** Source passage **

- - -

Filesystem Backup Client

Chunker is a flexible program designed to push local files on the cluster to Google Drive in a speedy manner. The following is a simple tutorial designed to introduce users to using the ‘chunker’ program to backup files. In this demo, I will only be covering how to upload a filesystem to the cloud and then how to restore it. Before starting we should highlight some of the benefits of using the chunker client for backups:

  1. Unlimited space. Google Drive offers unlimited space so you can backup as much data as you want and do it as many times as you want (if you have the time)
  2. Easy to use. The chunker client operated completely off of the command line so it’s a lot easier to upload a filesystem to the cloud.
  3. Multi-threading. The chunker client is multi-threaded and can achieve fast upload speed (we recommend you use the same number of threads as available cores on a node).
  4. Rsync-like. The chunker client operates very similarly to an rsync in the sense that it will not re-upload any files that have been unmodified.

With that said, let’s get started. First, to access the chunker program, a user should load the following module:

$ module load chunker/v1.0

To get usage information on chunker, simply type the command ‘chunker’ without arguments or use the ‘chunker help’ feature:

$ chunker

               COMMANDS: 
               chunker upload [OPTIONS...] [DIR]
               chunker download [OPTIONS...] [WRITE-DIR] [DIR]
               chunker ls-all [DB-NAME]
               chunker help [COMMAND]

              GENERAL OPTIONS:
                -s [mode]
                  determines storage location: box, drive (default)
                -m [db]
                  specify the database file to write to/read from
                -v, --verbose
                  more verbose output from chunk
              UPLOAD OPTIONS:
                -t [# of threads]
                  request threading with specified total threads spawned 
                -e, --encrypt
                  enable encryption
                -c [size]
                  chunk all files into [size] byte chunks

In this demo we will be focusing on the folder gobbert_user, a typical user’s directory containing folders related to research and presentations:

$ ll gobbert_user
total 0
drwxrws--- 5 slet1 pi_gobbert 83 Sep 7 16:34 papers
drwxrws--- 5 slet1 pi_gobbert 86 Sep 8 01:20 poster
drwxrws--- 5 slet1 pi_gobbert 86 Sep 8 01:20 slides
$ ll gobbert_user/papers/
total 12
drwxrws--- 2 slet1 pi_gobbert 90 Jun 26 2015 hello
-rw-rw---- 1 slet1 pi_gobbert 1659 Jun 8 08:50 README
drwxrws--- 7 slet1 pi_gobbert 4096 Sep 8 01:22 REU2016Team5
drwxrws--- 2 slet1 pi_gobbert 4096 Jul 29 17:36 sample
...

- - -

** Input data **
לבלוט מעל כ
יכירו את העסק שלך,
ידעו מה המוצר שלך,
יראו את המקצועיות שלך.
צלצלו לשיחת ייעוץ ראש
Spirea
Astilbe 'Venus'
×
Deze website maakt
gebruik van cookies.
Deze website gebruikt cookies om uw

- - -

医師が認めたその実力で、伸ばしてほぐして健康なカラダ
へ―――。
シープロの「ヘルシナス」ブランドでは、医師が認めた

- - -

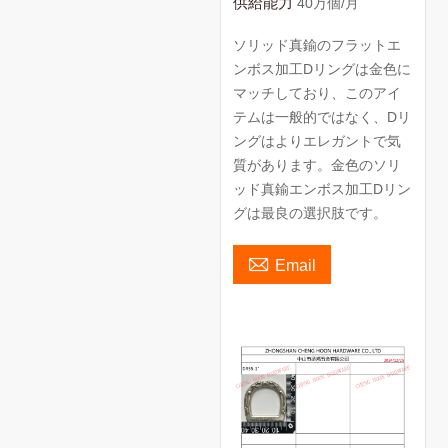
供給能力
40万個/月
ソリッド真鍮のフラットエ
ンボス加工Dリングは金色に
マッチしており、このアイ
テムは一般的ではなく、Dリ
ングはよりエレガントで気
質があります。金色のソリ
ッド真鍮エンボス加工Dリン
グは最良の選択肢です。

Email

- - -

** Problems to solve **
• a. Reproduce the chunker tutorial word for word from "2. Easy to use." to "have been unmodified.".
• b. Show every line of the records that contains the word "cookies". Case counts.

** Answers for this exercise **
• a.
2. Easy to use. The chunker client operated completely off of the command line so it’s a lot easier to upload a filesystem to the cloud.
  3. Multi-threading. The chunker client is multi-threaded and can achieve fast upload speed (we recommend you use the same number of threads as available cores on a node).
  4. Rsync-like. The chunker client operates very similarly to an rsync in the sense that it will not re-upload any files that have been unmodified.

• b.
gebruik van cookies.
Deze website gebruikt cookies om uw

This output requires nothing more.